My other question is about cleaning their cage. At this point neither of the birds are too comfortable being handled. Enkidu will happily sit on my finger as long as I'm not moving it too much but if I start moving it toward the cage entrance he hops off so I've stopped doing that for now. Gil has just gotten to the point of being willing to stand on my finger if I'm feeding her millet. It hasn't been that long all things considered and they've def gotten more comfortable around me and I don't want to push it so I'm happy taking things slow.
the problem is that I have no idea how to get them out of their cage to clean it without freaking them out. I do frequent spot cleans and wipe down their toys and perches once a week but its a hard thing to do while they are in there. I have a system where i take half of their stuff out and clean it and then do the other side but I'd really like to give the cage itself a good clean. Also even though I've seen them eat I'd like to weigh them for my own peace of mind. Is there a way I can do these things without majorly freaking them (and me lol) out or should I give it a bit more time


----------



## FaeryBee (May 9, 2011)

*You did not indicate in this post how long you've had the budgies.

It can take weeks, or even months, for budgies to decide to try new foods.

You will find many different tips with regard to presenting vegetables and encouraging your budgies to try new foods in the Diet and Nutrition section of the forum. You can offer chop, hang wet greens from the top of the cage, float leafy vegetables in a shallow dish of water, make "kabobs", etc.

The first vegetable which my budgies that had not been weaned to vegetables tried (and loved) was sweet corn kernels sprinkled with a teeny bit of garlic powder (NOT salt).

Budgies seem to love "spicy" tastes. 
They also adored fresh basil, cilantro, dill, chickweed, zucchini and red pepper.

WIth regard to cleaning the cage, until your budgies are either getting out-of-cage time or don't mind being moved from one cage to another, the best thing you can do is continue to clean half the cage and then the other half while the budgies are in the cage.
Are you using white vinegar as your cleaning agent?

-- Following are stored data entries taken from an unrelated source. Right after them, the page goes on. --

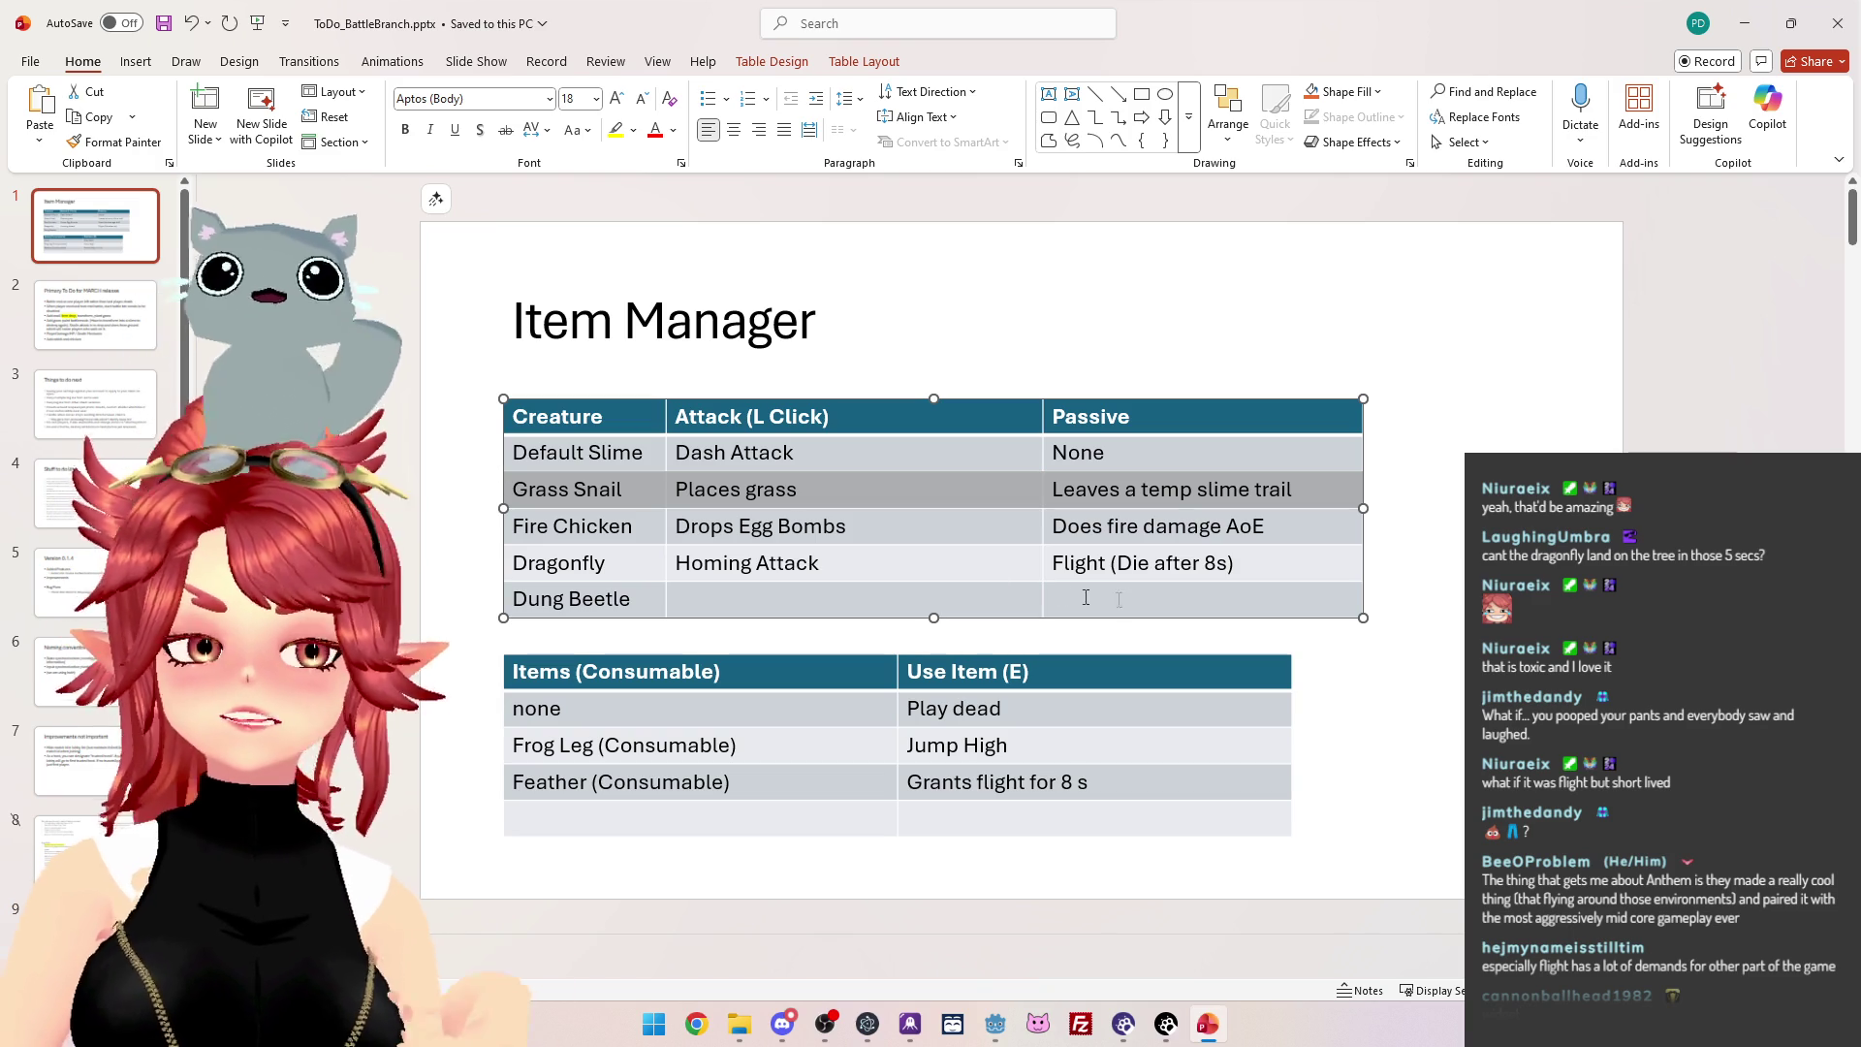
pyautogui.click(1181, 490)
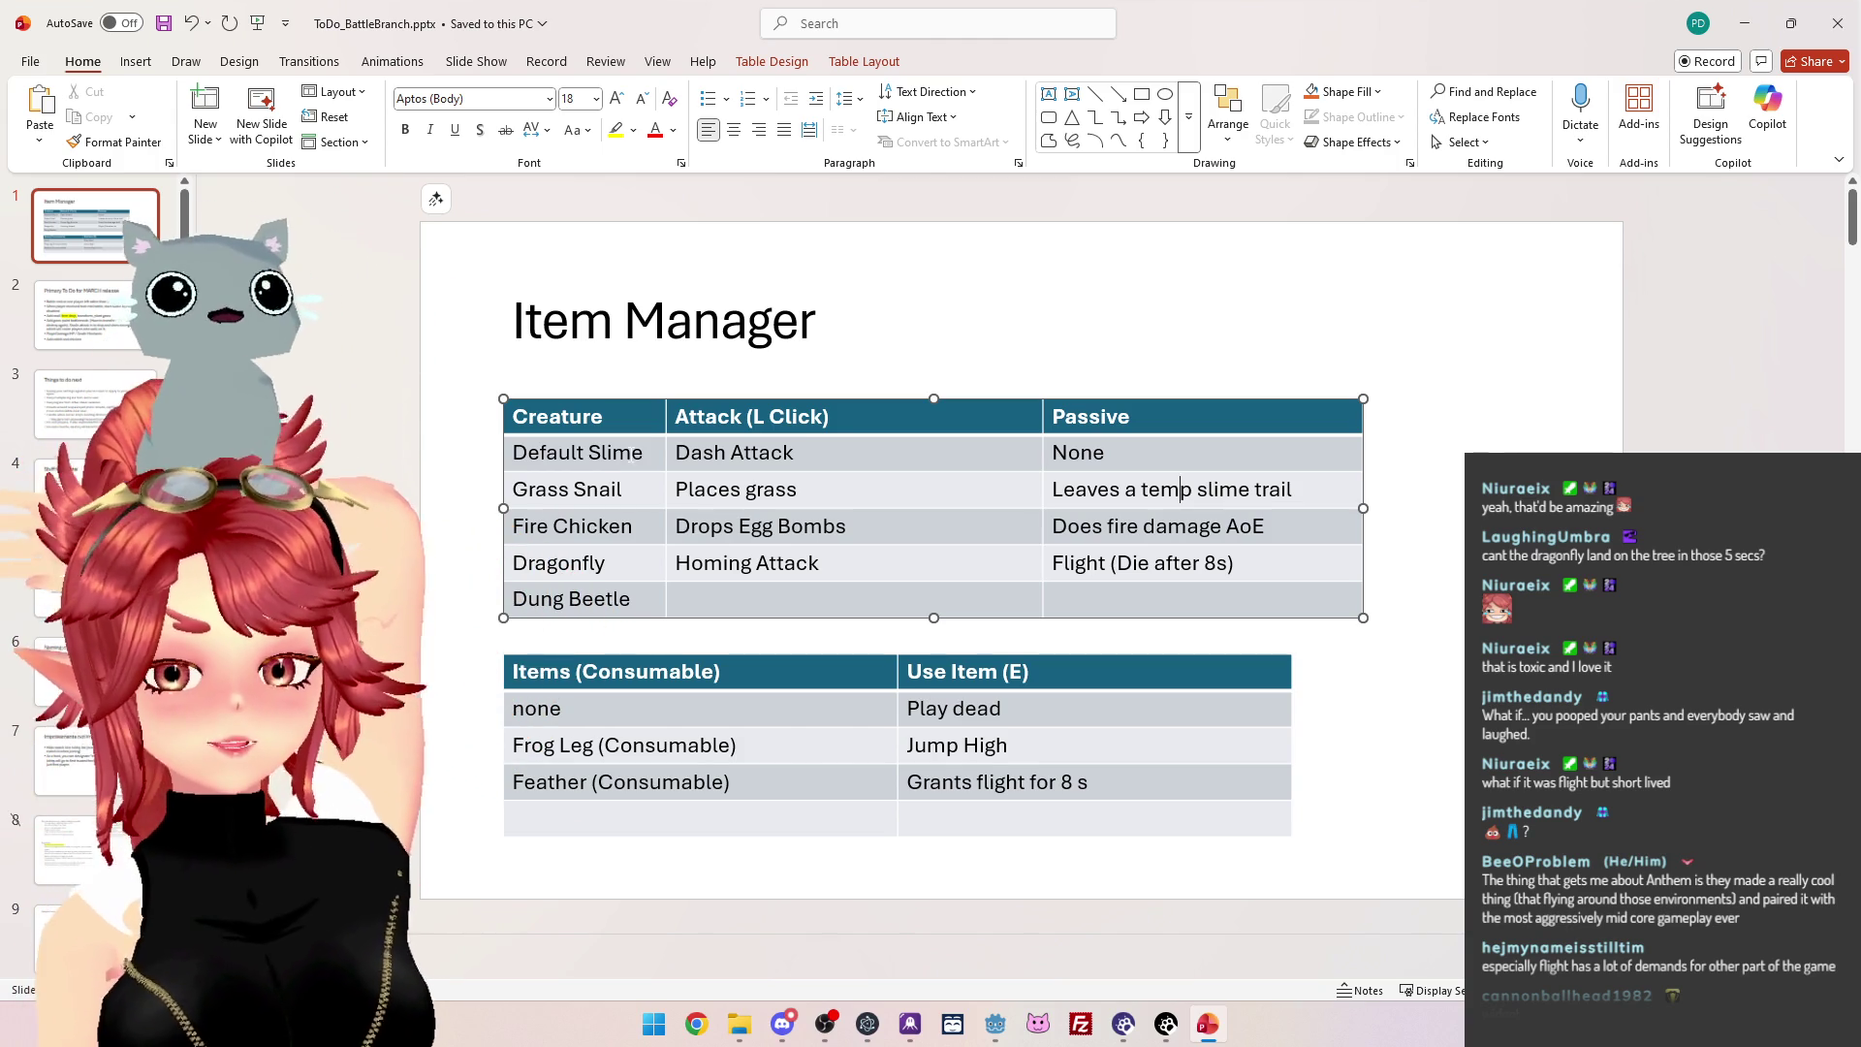
pyautogui.moveTo(565, 455)
pyautogui.mouseDown()
pyautogui.moveTo(601, 560)
pyautogui.moveTo(1138, 553)
pyautogui.mouseUp()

It takes time and patience for budgies to feel confident on your hand so don't despair. 
The fact that you are working at their pace rather than rushing them indicates you are doing a good job!*


----------



## antares (9 mo ago)

Its only been two months I think so things are pretty new, I'll keep the veggie bowl for now and maybe try kabobs soon, I feel like that might be fun for them. I did actually just come back to bits of spinach on the floor of their cage so at least they've realized it exists. 
I am using diluted while vinegar as my cleaning agent and I'll keep going with half cage cleans for now. Despite things feeling a little slow on my end I know that it really hasn't been very long and I can tell that we're making progress! poor Gil used to panic or freeze up if my hand was in the cage and now she keeps doing what she was doing before which is already a huge change


----------



## FaeryBee (May 9, 2011)

*Excellent progress!!

Best wishes on your journey with your little ones. 💜*


----------